Re: Processing requirements from Philip Jägenstedt on 2009-12-23 (public-media-fragment@w3.org from December 2009)

From: Philip Jägenstedt <philipj@opera.com>
Date: Wed, 23 Dec 2009 15:05:55 +0100
To: "Silvia Pfeiffer" <silviapfeiffer1@gmail.com>
Cc: "Jack Jansen" <Jack.Jansen@cwi.nl>, "Media Fragment" <public-media-fragment@w3.org>
Message-ID: <op.u5d9f5qeatwj1d@sisko.linkoping.osa>
On Wed, 23 Dec 2009 13:43:02 +0100, Silvia Pfeiffer
<silviapfeiffer1@gmail.com> wrote:

> Hi Philip,
>
> Thanks for continuing to give implementer/browser developer feedback -
> it's really awesome to have this input! And such a shame you cannot
> join Davy, Conrad and I at FOMS to discuss this further.
>
>
> On Wed, Dec 23, 2009 at 11:28 PM, Philip Jägenstedt <philipj@opera.com>  
> wrote:
>> On Sat, 12 Dec 2009 05:46:53 +0100, Silvia Pfeiffer
>> <silviapfeiffer1@gmail.com> wrote:
>>> On Thu, Dec 3, 2009 at 10:01 AM, Philip Jägenstedt <philipj@opera.com>
>>> wrote:
>>>>
>>>> On Wed, 02 Dec 2009 21:51:47 +0100, Jack Jansen <Jack.Jansen@cwi.nl>
>>>> wrote:
>>>>
>>>>>
>>>>> On 2 dec 2009, at 12:55, Philip Jägenstedt wrote:
>>>>>
>>>>>> Following up on my previous email and todays IRC-conference (for  
>>>>>> me).
>>>>>>
>>>>>> I won't get involved in the editors stylistic choices between ABNF,
>>>>>> equivalent parsing algorithms (only the side effects of which are
>>>>>> normative)

DATA SECTION
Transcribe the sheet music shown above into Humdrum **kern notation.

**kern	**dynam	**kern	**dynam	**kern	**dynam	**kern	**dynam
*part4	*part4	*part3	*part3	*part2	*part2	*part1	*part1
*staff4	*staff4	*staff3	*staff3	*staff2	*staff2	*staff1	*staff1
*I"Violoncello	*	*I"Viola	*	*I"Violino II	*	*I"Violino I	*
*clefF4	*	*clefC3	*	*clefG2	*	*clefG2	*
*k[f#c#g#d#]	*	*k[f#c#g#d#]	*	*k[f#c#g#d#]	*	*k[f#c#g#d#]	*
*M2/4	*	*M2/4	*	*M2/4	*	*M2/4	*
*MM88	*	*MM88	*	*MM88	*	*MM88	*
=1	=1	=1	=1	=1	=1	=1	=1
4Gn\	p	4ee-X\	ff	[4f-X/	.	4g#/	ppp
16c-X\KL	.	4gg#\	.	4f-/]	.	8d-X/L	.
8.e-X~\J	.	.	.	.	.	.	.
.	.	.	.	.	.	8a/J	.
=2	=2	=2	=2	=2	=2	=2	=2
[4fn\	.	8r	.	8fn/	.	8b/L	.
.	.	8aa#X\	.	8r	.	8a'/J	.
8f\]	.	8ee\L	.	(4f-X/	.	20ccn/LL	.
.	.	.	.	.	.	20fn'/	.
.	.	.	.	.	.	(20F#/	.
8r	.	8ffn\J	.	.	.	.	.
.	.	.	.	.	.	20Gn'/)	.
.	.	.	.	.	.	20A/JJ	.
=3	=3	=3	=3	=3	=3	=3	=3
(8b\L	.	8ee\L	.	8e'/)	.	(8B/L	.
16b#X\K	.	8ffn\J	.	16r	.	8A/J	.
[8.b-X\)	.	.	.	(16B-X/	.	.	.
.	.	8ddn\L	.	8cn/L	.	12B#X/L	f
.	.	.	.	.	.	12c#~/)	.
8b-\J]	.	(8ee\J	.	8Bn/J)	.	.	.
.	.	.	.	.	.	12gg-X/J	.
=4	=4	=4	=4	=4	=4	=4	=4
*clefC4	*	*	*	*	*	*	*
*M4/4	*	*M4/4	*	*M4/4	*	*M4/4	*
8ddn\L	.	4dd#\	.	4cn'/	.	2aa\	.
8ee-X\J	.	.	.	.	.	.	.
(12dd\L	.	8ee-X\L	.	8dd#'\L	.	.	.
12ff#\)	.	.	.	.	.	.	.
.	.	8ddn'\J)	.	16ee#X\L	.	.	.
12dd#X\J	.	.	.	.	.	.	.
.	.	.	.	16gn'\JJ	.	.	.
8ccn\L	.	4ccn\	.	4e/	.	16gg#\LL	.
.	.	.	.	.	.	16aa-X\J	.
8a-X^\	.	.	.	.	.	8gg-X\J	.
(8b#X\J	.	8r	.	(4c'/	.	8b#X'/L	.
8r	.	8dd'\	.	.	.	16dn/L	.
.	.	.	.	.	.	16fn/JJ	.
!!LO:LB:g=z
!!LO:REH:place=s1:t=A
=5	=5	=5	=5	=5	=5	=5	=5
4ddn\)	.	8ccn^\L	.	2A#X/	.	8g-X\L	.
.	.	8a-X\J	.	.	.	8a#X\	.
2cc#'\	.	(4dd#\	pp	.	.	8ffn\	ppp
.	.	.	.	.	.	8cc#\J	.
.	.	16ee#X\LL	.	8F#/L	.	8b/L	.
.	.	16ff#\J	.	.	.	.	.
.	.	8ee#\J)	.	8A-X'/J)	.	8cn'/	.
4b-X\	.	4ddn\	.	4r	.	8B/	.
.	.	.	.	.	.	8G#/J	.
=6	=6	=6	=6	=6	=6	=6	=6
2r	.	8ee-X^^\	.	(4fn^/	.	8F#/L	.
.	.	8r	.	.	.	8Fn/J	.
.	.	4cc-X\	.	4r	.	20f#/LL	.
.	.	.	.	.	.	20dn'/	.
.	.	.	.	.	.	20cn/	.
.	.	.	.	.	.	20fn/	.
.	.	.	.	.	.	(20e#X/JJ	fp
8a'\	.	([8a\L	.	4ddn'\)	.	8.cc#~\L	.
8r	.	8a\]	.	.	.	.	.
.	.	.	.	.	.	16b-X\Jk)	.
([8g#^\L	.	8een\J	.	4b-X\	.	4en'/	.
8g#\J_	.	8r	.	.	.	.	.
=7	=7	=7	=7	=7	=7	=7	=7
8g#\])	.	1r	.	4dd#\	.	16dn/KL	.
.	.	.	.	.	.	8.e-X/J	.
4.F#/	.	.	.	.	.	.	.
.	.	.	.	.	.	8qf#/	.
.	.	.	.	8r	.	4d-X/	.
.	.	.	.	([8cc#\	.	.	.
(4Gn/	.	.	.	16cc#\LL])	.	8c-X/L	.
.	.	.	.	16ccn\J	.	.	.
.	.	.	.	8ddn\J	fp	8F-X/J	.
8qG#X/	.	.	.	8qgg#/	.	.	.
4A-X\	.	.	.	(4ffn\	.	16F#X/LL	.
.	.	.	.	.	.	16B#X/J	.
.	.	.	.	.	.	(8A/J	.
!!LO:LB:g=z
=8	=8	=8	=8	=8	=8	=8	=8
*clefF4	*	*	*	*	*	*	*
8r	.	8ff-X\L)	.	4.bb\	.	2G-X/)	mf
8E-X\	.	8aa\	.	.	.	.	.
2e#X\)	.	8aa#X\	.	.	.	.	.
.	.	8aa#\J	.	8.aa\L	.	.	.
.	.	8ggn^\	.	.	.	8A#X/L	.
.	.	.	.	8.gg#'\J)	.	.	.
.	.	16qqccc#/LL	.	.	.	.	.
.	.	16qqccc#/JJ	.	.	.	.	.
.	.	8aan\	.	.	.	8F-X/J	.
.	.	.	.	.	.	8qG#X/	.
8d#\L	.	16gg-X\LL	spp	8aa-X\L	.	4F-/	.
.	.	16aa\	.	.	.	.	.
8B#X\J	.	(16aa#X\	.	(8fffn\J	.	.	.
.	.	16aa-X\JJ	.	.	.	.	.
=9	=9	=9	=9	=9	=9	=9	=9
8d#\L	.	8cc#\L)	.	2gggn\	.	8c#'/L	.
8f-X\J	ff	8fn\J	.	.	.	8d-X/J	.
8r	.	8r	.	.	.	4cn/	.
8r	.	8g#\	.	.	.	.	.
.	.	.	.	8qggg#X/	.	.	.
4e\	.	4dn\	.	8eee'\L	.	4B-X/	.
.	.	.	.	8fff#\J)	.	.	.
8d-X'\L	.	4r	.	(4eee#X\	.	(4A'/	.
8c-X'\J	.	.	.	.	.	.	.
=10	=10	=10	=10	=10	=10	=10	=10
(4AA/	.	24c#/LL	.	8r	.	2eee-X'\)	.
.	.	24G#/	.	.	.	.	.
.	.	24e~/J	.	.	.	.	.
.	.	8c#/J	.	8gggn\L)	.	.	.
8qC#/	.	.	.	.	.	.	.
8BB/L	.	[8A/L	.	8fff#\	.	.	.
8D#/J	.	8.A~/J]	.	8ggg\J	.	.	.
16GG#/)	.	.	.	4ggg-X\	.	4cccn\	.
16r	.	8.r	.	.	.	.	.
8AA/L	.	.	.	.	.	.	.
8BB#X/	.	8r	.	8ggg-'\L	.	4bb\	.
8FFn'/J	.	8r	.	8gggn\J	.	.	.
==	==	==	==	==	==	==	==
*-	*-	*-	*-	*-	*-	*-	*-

PROBLEMS TO SOLVE
1. List every person named in the processing requirements email.
2. Reproduce the processing requirements email from "From: Philip Jägenstedt" up to and including "discuss this further.".
3. Carry on writing the processing requirements email from the point where it stops.
None of the material is needed here.

FINAL ANSWERS
1. Philip Jägenstedt, Silvia Pfeiffer, Jack Jansen, Davy, Conrad

2.
From: Philip Jägenstedt <philipj@opera.com>
Date: Wed, 23 Dec 2009 15:05:55 +0100
To: "Silvia Pfeiffer" <silviapfeiffer1@gmail.com>
Cc: "Jack Jansen" <Jack.Jansen@cwi.nl>, "Media Fragment" <public-media-fragment@w3.org>
Message-ID: <op.u5d9f5qeatwj1d@sisko.linkoping.osa>
On Wed, 23 Dec 2009 13:43:02 +0100, Silvia Pfeiffer
<silviapfeiffer1@gmail.com> wrote:

> Hi Philip,
>
> Thanks for continuing to give implementer/browser developer feedback -
> it's really awesome to have this input! And such a shame you cannot
> join Davy, Conrad and I at FOMS to discuss this further.

3.
>>>>>> or any other spec technique, but would request that at least the
>>>>>> following
>>>>>> are defined:
>>>>>>
>>>>>> 1. Splitting of name-value pairs
>>>>>>
>>>>>> The current ABNF only allows joining timesegment / spacesegment /
>>>>>> tracksegment by "&", which means that e.g. #t=5& is not allowed  
>>>>>> because
>>>>>> it
>>>>>> has a trailing &, which is very easy to get by accident if you  
>>>>>> write a
>>>>>> script like this:
>>>>>>
>>>>>> urifrag = '#':
>>>>>> for d in dimensions:
>>>>>>  urifrag += d + '&'
>>>>>
>>>>> I'm not thrilled by this idea. The web has a long history of features
>>>>> where an initial implementation was syntactically forgiving because  
>>>>> it
>>>>> was
>>>>> deemed to be user-friendly at the time. Many of these have been  
>>>>> causing
>>>>> endless headaches until today. Think of the ability to use filenames
>>>>> (especially Windows filenames) in the URL-bar, or in attributes in  
>>>>> the
>>>>> HTML
>>>>> code. Think of global variables in JavaScript.
>>>>
>>>> Let's be clear that validity and processing requirements are separate
>>>> things. That the processing for a certain input is well defined does  
>>>> not
>>>> mean that said input is valid. The validity definition is useful for
>>>> authors
>>>> to check their syntax against (using a validator) to find some  
>>>> mistakes,
>>>> etc. In my opinion, processing requirements should be as strict as
>>>> possible
>>>> (staying close to the valid syntax) while still being easy to  
>>>> understand
>>>> (for test suite writers, implementors and actual authors) and  
>>>> degrading
>>>> gracefully for forward-compatibility in the contexts where it is
>>>> necessary.
>>>>
>>>> I am not suggesting relaxing e.g. any of the temporal syntaxes because
>>>> there
>>>> is no benefit in doing so -- they are fixed and will not be changed by
>>>> future spec revisions.
>>>>
>>>> The Web platform is full of ugly and broken features, but that is not
>>>> because specs had unambiguous but lax processing requirements, it is
>>>> because
>>>> they either did not exist or left processing ambiguous or undefined.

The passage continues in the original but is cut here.